Depending on your view of the country and its people, you may have a particular word that you most associate with Germany. It may not be your personal No. 1 choice but I would imagine that “efficient” would be somewhere in the top-10. Fair enough. But not when it comes to Berlin Airport. The brand-new Berlin-Brandenburg Willy Brandt Airport (BER) was officially opened on October 31. In some respects, Halloween was an appropriate day. The story of the airport has been a logistical nightmare.

It was supposed to have opened eight years earlier to a fanfare witnessed by 10,000 guests, among them Chancellor Angela Merkel. What with the coronavirus and the embarrassment at this very late arrival, there was no party to celebrate the occasion last month. The finally successful effort was the seventh attempt to get it open. And when it finally happens, what do we find? The airport has landed in a world where almost no one is flying. Still, at least it does now work. Or at least it should; with almost no passengers it’s hard to be sure. Certainly the original cock-ups included some corkers: firewalls that were not fireproof and escalators that didn’t reach their destinations.

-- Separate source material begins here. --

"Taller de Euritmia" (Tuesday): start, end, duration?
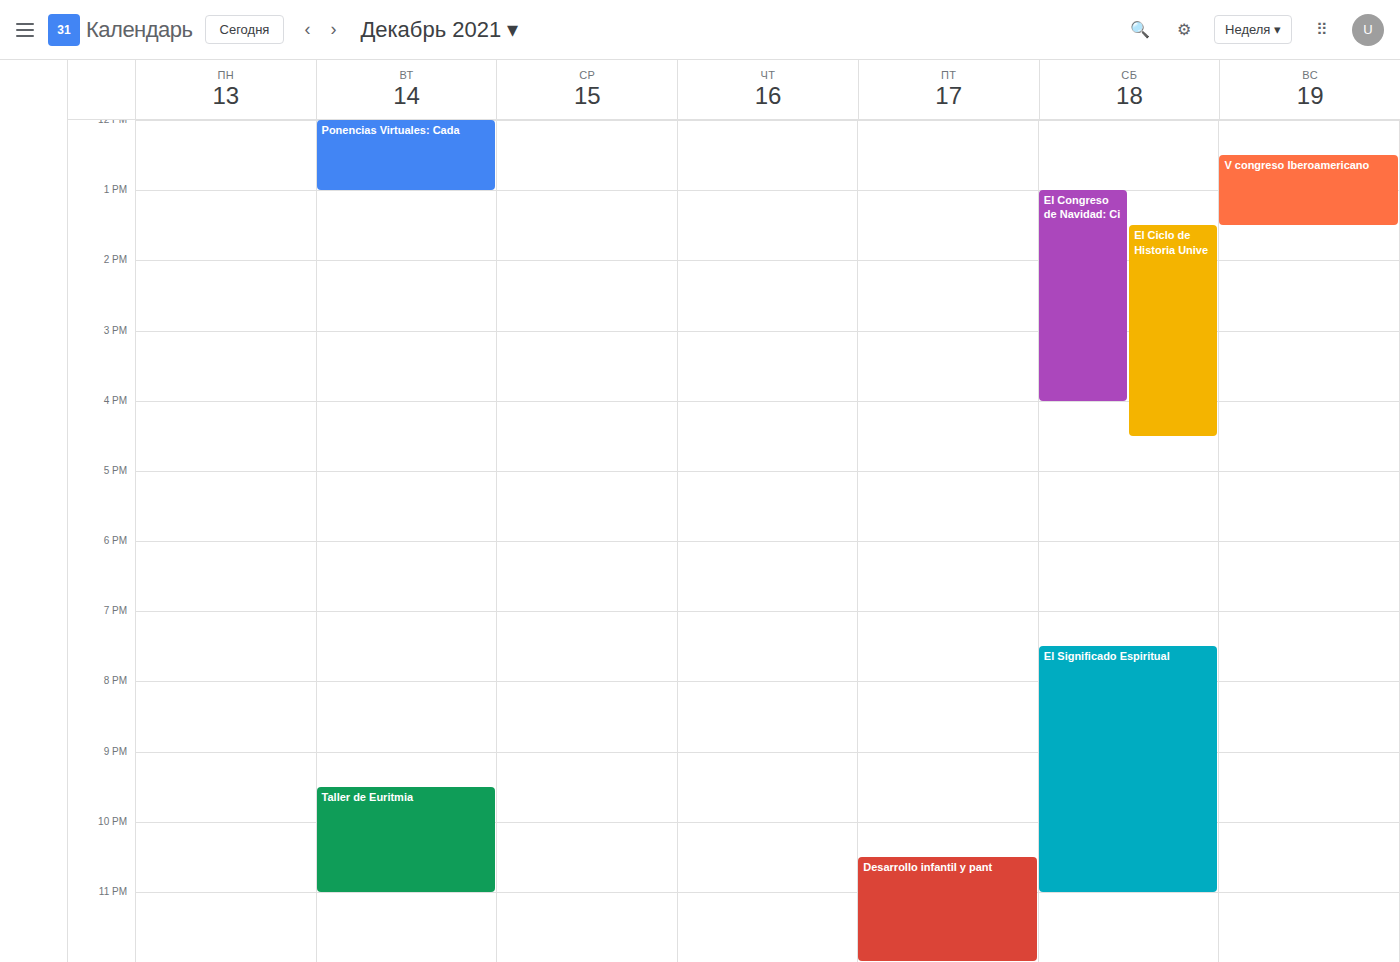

Amid all the errors in the ¢4 billion overrun (the total cost was at first projected to be just ¢2 billion) on the original budget, the New York Times reported that some Berliners could be seen sporting T-shirts that read (in German, of course) ‘Let’s just move the city of Berlin to a functioning airport.’


It is likely that people will still want to fly to somewhere nice for a holiday but less so for business travel

Among matters that have had to be addressed since the airport was supposed to have come into operation are such things as self check-in and cellphone-charging facilities. It is hard to say whether the huge sculpture of a flying  carpet that hangs above the terminal (see photo on the home page) is ironic or hubristic. Katy Kruger, head of the airport’s terminal management, told the Financial Times: “It’s a tragedy. To wait so long and then this crazy downturn in the industry. It really hurts. It’s like I’ve finally been able to shake off my old nightmare [well, she is called Kruger!] but it’s sad to be doing it when we have so few passengers coming here. We’re not used to that in Berlin.” Although they are now – BER is four times bigger than the previously-considered inadequate Tegel Airport and airplane passenger numbers for the city today are a quarter of what they were last year.

How this all works out in the future remains to be seen. No one can be sure when the world might be comparatively free from Covid-19 and if or when we might have a vaccine for it. Cheap, easy air travel may be a thing of the past. People will still want to go on holidays but when flying is clearly so counterproductive to the environmental wellbeing of the planet it will be increasingly hard to justify flying across the Atlantic for a business meeting that could in essence have achieved just as much via a Zoom call. The fact that would also help the bottom line of the business in question is also likely to be taken into consideration.